WHAT THE EXERCISE ASKS:
Search the records for the word "down" and copy each line in which it appears.

EXTRACTED DATA:
=-=-=
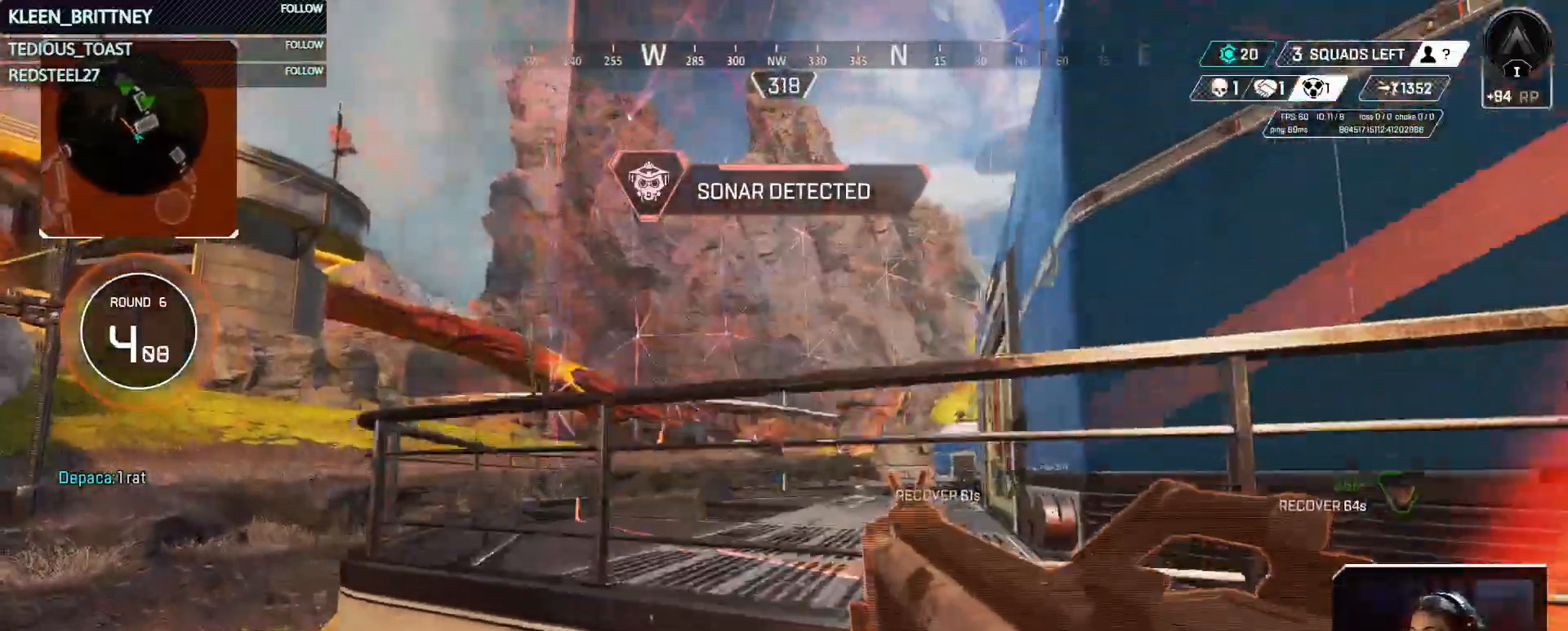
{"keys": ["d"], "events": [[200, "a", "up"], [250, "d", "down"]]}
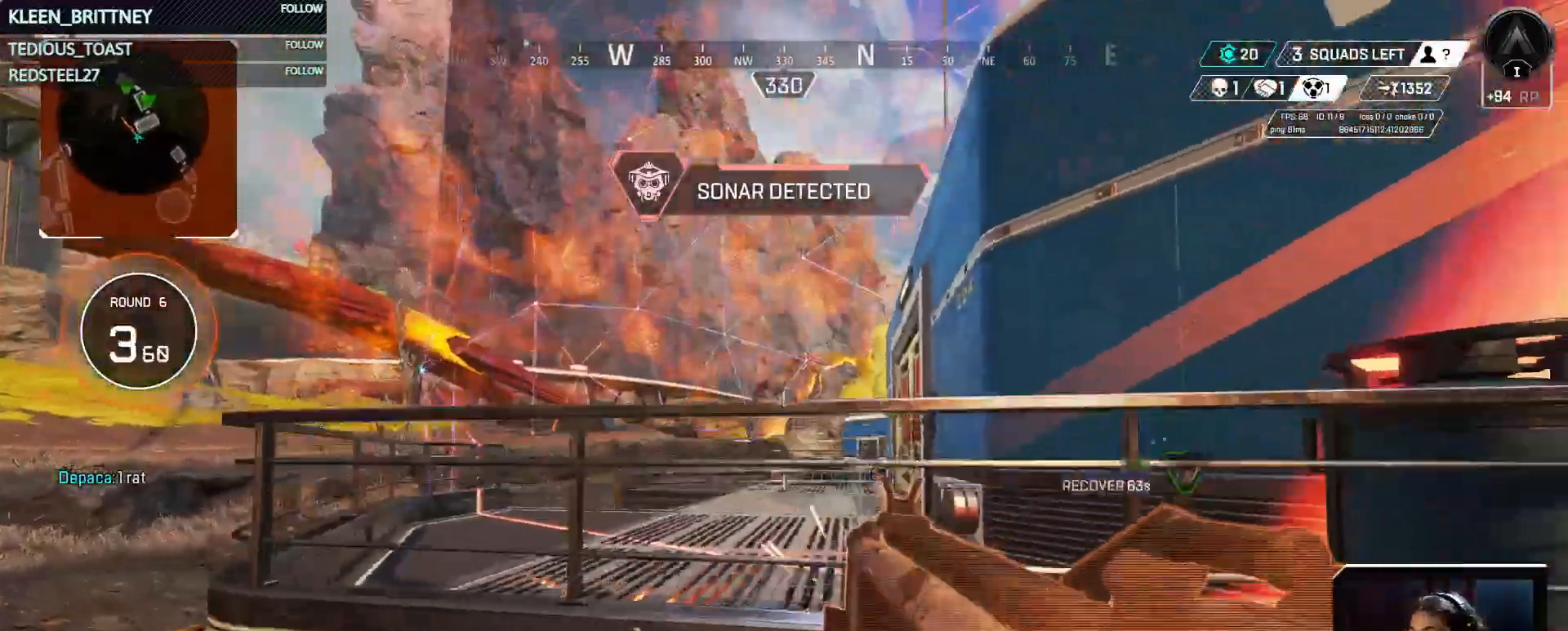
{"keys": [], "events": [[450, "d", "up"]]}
=-=-=
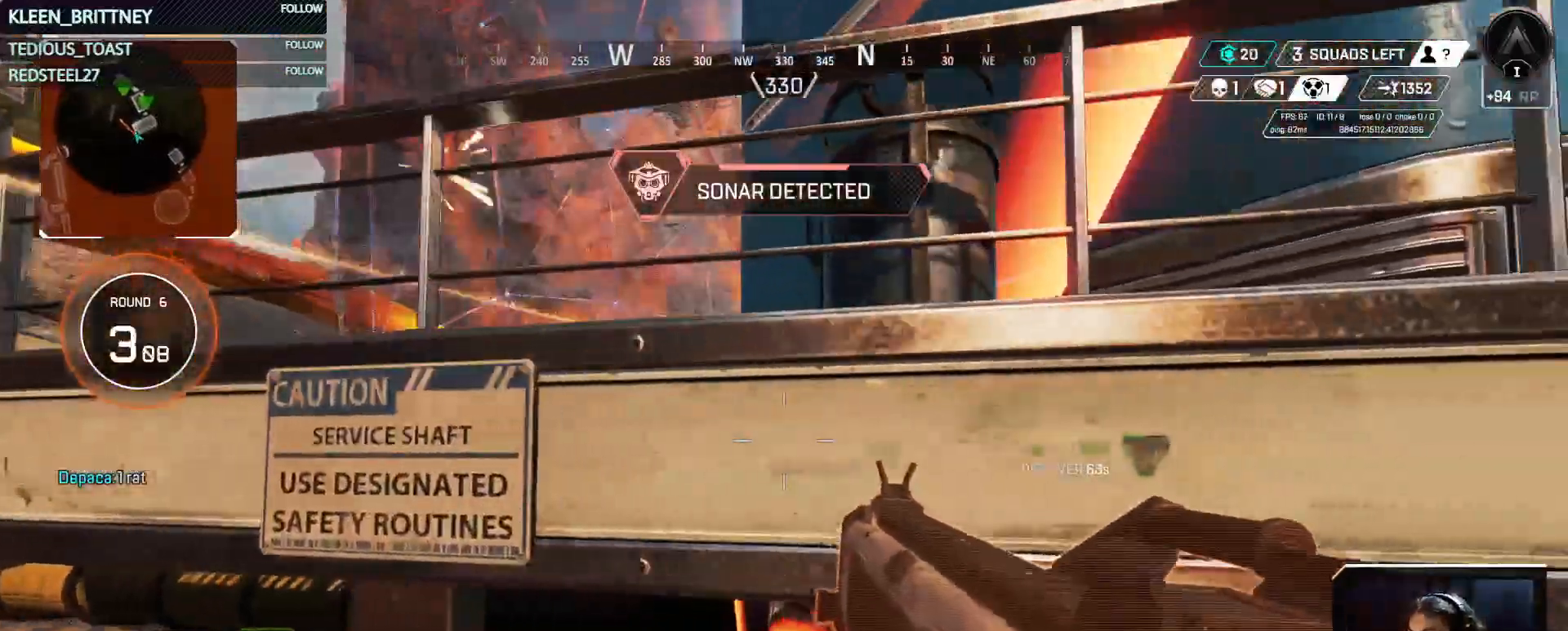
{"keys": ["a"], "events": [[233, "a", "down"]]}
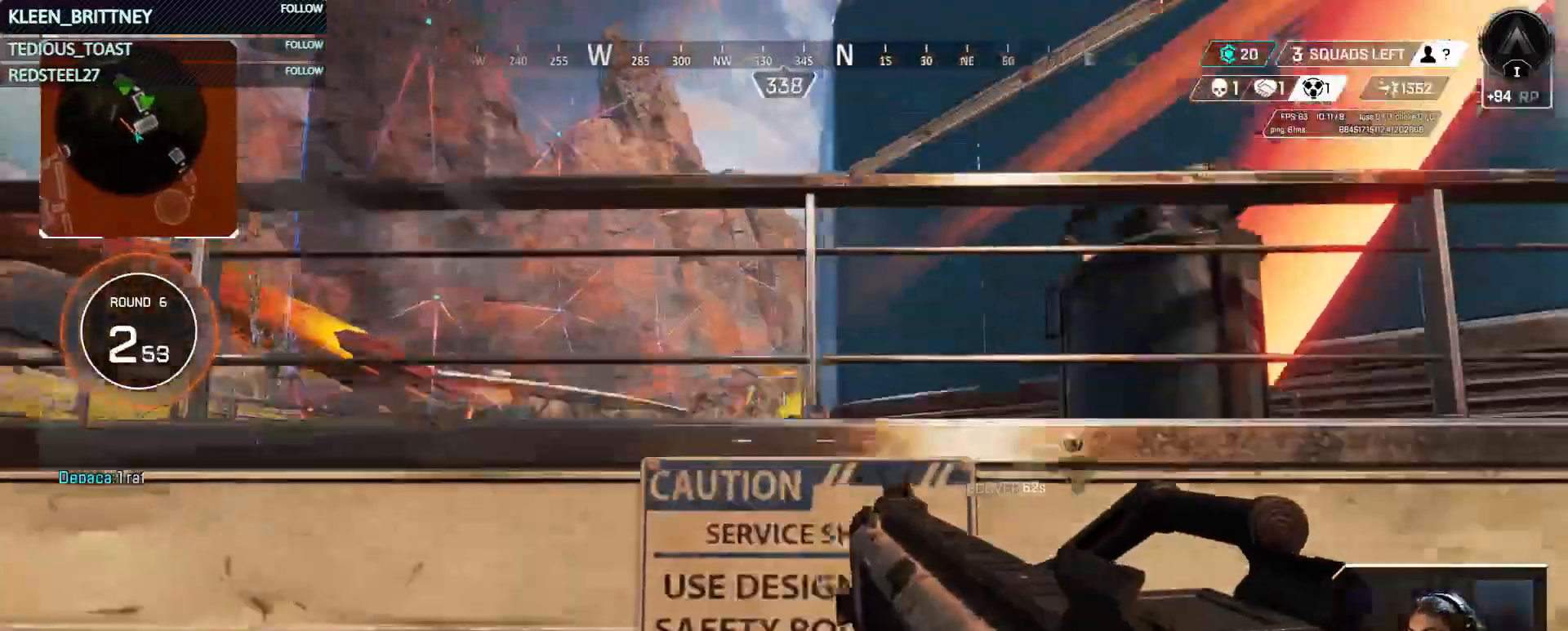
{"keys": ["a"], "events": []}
=-=-=
SOLUTION FOR THIS EXERCISE:
{"keys": ["d"], "events": [[200, "a", "up"], [250, "d", "down"]]}
{"keys": ["a"], "events": [[233, "a", "down"]]}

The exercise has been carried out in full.